Dataset records:

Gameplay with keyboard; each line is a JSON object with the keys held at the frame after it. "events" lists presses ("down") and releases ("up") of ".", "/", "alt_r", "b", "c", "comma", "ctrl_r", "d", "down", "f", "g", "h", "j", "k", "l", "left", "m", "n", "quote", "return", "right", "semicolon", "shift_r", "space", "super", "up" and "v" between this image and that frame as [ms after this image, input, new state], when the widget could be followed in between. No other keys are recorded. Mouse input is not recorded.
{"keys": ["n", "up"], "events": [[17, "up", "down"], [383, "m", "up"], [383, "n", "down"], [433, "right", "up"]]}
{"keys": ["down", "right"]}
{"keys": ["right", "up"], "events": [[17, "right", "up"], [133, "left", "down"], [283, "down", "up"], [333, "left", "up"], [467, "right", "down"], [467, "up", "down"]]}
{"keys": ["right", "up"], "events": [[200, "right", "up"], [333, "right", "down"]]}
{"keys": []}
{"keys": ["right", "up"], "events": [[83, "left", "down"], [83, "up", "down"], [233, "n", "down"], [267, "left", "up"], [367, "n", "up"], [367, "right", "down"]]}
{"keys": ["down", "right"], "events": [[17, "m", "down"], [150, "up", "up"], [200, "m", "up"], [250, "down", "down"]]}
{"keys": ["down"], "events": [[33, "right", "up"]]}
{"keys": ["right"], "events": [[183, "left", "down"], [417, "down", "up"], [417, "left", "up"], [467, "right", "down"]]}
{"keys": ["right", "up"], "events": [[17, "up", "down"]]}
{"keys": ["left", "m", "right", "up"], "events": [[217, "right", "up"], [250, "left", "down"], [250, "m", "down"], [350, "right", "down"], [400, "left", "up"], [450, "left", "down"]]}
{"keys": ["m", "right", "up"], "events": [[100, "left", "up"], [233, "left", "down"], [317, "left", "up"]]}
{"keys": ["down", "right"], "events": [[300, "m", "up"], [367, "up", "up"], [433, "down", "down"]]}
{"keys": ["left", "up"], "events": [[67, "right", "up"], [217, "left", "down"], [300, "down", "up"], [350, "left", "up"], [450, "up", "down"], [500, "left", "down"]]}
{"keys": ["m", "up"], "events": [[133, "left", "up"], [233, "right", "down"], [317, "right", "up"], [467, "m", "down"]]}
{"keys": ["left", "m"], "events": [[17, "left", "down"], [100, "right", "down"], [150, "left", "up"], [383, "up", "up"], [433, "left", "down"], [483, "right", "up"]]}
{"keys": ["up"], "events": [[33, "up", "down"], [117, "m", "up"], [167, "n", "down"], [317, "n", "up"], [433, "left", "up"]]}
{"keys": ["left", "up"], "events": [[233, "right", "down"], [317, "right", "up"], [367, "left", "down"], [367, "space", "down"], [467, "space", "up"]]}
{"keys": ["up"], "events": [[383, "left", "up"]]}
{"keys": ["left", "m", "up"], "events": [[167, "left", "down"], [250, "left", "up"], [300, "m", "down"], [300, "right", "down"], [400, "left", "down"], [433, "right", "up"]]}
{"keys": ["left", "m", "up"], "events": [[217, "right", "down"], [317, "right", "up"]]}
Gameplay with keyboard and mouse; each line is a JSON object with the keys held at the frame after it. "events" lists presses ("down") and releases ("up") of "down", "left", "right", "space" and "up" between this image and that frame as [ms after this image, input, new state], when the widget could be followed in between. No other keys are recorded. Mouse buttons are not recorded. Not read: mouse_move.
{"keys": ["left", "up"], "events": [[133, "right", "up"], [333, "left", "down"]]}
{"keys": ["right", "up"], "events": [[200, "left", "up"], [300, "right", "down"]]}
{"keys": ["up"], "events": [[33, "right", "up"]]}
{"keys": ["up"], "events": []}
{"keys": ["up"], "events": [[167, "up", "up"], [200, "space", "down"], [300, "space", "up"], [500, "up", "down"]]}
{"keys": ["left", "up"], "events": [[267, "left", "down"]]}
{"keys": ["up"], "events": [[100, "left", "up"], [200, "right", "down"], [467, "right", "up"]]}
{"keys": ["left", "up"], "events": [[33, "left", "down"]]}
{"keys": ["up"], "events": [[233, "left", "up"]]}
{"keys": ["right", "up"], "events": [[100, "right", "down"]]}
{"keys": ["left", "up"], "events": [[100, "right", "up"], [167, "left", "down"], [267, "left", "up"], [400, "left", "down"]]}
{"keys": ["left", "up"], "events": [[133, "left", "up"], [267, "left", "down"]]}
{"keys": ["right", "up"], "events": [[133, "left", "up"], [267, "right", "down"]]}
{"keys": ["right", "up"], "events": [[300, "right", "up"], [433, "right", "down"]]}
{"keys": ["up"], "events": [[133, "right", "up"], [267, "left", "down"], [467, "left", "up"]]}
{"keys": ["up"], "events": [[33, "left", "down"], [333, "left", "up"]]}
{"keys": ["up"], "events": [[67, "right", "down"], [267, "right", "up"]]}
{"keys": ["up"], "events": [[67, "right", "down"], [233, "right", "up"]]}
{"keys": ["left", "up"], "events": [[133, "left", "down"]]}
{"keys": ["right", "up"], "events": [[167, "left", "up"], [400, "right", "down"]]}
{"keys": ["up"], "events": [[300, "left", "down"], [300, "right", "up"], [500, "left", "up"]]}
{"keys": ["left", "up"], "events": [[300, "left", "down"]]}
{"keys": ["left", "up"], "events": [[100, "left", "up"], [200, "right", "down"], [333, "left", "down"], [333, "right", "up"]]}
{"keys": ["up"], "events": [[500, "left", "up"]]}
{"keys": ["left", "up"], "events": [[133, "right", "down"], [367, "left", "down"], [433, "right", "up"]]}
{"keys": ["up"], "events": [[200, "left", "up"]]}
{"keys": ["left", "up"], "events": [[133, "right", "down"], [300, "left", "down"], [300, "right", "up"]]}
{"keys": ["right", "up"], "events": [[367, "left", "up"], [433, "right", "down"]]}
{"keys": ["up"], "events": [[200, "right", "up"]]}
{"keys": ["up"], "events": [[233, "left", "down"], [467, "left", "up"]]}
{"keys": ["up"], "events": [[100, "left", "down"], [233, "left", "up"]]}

#### What is expected:
Search the entries for the word "lists" and gather every line where it appears.

#### Result:
Gameplay with keyboard; each line is a JSON object with the keys held at the frame after it. "events" lists presses ("down") and releases ("up") of ".", "/", "alt_r", "b", "c", "comma", "ctrl_r", "d", "down", "f", "g", "h", "j", "k", "l", "left", "m", "n", "quote", "return", "right", "semicolon", "shift_r", "space", "super", "up" and "v" between this image and that frame as [ms after this image, input, new state], when the widget could be followed in between. No other keys are recorded. Mouse input is not recorded.
Gameplay with keyboard and mouse; each line is a JSON object with the keys held at the frame after it. "events" lists presses ("down") and releases ("up") of "down", "left", "right", "space" and "up" between this image and that frame as [ms after this image, input, new state], when the widget could be followed in between. No other keys are recorded. Mouse buttons are not recorded. Not read: mouse_move.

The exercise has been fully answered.